Au Bord de l'eau is inspired by the eponymous painting of Claude Monet in multiple ways, oscillating between apparent realism and suggested impression. Pigments are materialized by movements of natural textures. Zest of bergamot and lemon mix their fresh vapors with the petals of the Bitter Orange. The vegetal carpet is drawn with a touch of rosemary, a hint of violet and perhaps also iris. Downy musks blur the contours. The aqueous sensation remains imprecise and yet vibrates in a shiver of raw ingredients.
Sur L’Herbe – can you explain the fragrance? It is a modern vision of a lunch in the park, on the grass, how did you go about this?
Déjeuner sur l’Herbe is inspired by Edouard Manet and evokes a bucolic atmosphere. Freshness and nature arise in contrast in a spirit of raw modernity. The reinvented Neroli is injected with an overdose of light. The warmth of the sun caresses the amber and musky tones with great freedom. A puff of oxygen, transparent and brilliant, suddenly crosses the picture, blowing on this springtime landscape with soft green tones.

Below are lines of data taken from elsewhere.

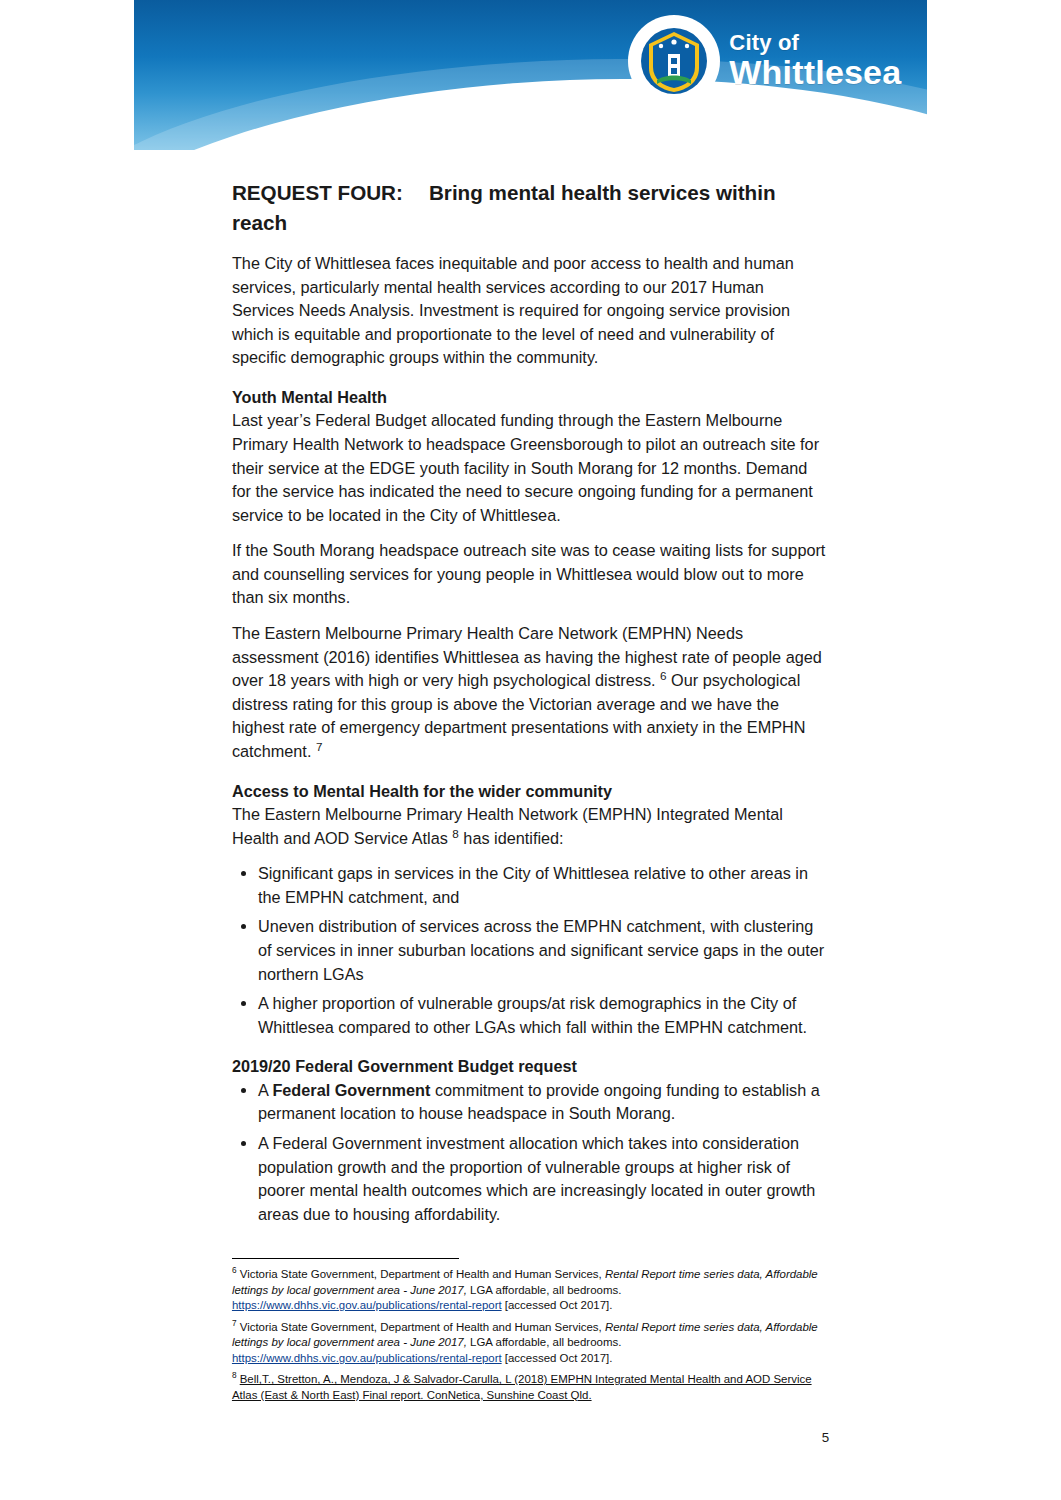City of Whittlesea
REQUEST FOUR: Bring mental health services within reach
The City of Whittlesea faces inequitable and poor access to health and human services, particularly mental health services according to our 2017 Human Services Needs Analysis. Investment is required for ongoing service provision which is equitable and proportionate to the level of need and vulnerability of specific demographic groups within the community.
Youth Mental Health
Last year’s Federal Budget allocated funding through the Eastern Melbourne Primary Health Network to headspace Greensborough to pilot an outreach site for their service at the EDGE youth facility in South Morang for 12 months. Demand for the service has indicated the need to secure ongoing funding for a permanent service to be located in the City of Whittlesea.
If the South Morang headspace outreach site was to cease waiting lists for support and counselling services for young people in Whittlesea would blow out to more than six months.
The Eastern Melbourne Primary Health Care Network (EMPHN) Needs assessment (2016) identifies Whittlesea as having the highest rate of people aged over 18 years with high or very high psychological distress. 6 Our psychological distress rating for this group is above the Victorian average and we have the highest rate of emergency department presentations with anxiety in the EMPHN catchment. 7
Access to Mental Health for the wider community
The Eastern Melbourne Primary Health Network (EMPHN) Integrated Mental Health and AOD Service Atlas 8 has identified:
Significant gaps in services in the City of Whittlesea relative to other areas in the EMPHN catchment, and
Uneven distribution of services across the EMPHN catchment, with clustering of services in inner suburban locations and significant service gaps in the outer northern LGAs
A higher proportion of vulnerable groups/at risk demographics in the City of Whittlesea compared to other LGAs which fall within the EMPHN catchment.
2019/20 Federal Government Budget request
A Federal Government commitment to provide ongoing funding to establish a permanent location to house headspace in South Morang.
A Federal Government investment allocation which takes into consideration population growth and the proportion of vulnerable groups at higher risk of poorer mental health outcomes which are increasingly located in outer growth areas due to housing affordability.
6 Victoria State Government, Department of Health and Human Services, Rental Report time series data, Affordable lettings by local government area - June 2017, LGA affordable, all bedrooms.
https://www.dhhs.vic.gov.au/publications/rental-report [accessed Oct 2017].
7 Victoria State Government, Department of Health and Human Services, Rental Report time series data, Affordable lettings by local government area - June 2017, LGA affordable, all bedrooms.
https://www.dhhs.vic.gov.au/publications/rental-report [accessed Oct 2017].
8 Bell,T., Stretton, A., Mendoza, J & Salvador-Carulla, L (2018) EMPHN Integrated Mental Health and AOD Service Atlas (East & North East) Final report. ConNetica, Sunshine Coast Qld.
5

Why is perfume a good vehicle for storytelling?
Perfume, as story narration, invokes emotions. The perfume reveals its inspiration and its construction. It has been fed from stories, from the past or the future. Loaded with memory, we entrust our hopes of tomorrow.
What perfume would you most like to have created?
Féminité du Bois de Shiseido. It has never been among the great successes of perfumery but it has left a strong impression at the time for its audacity. It suggested to women a very woody signature, a break at a time where genders were not mixed. Its outstanding sensuality had borrowed from Femme de Rochas a few spicy aspects such as the Prunol, with an approach of an absolute modernity.
What is your "go to" raw material?
Ambrox and patchouli.
At what stage of your life did you know you wanted to become a nose?
I frequently said, as a well-known comic book hero, that I "fell into it" from a young age.... My future really became clear during my teenage years, when I was 17, when I had discovered all the transformation stages of natural products into precious essences.
If you hadn’t become a nose, what would you have liked to be?
Being a lover of speed and cars, I could imagine myself as a Formula 1 driver.
Are you affected at all by the design of a bottle, either before or after the creation of a juice?
It is rare for the bottle to be shown to the perfumer when starting a project. Its shape, contours and design have a strong influence on my creation and will certainly guide it if my work is not over when I discover the bottle. The perfumer never stops looking for the perfect match with the project. The bottle being the juice’s precious case, it is particularly important.
What is your favourite bottle design?
I like simplicity, which I think often favours the most elegant forms. The weight of glass makes it possible to translate the concept of luxury and I attach great importance to its practical aspect.
What is your life credo?
As a true Epicurean, I seem to have a certain talent for enjoying the delicacies offered by life and appreciating them. I also admit an inclination to often aim at the moon. At worst, when I do not reach it, I find myself already lucky to be familiar with the stars.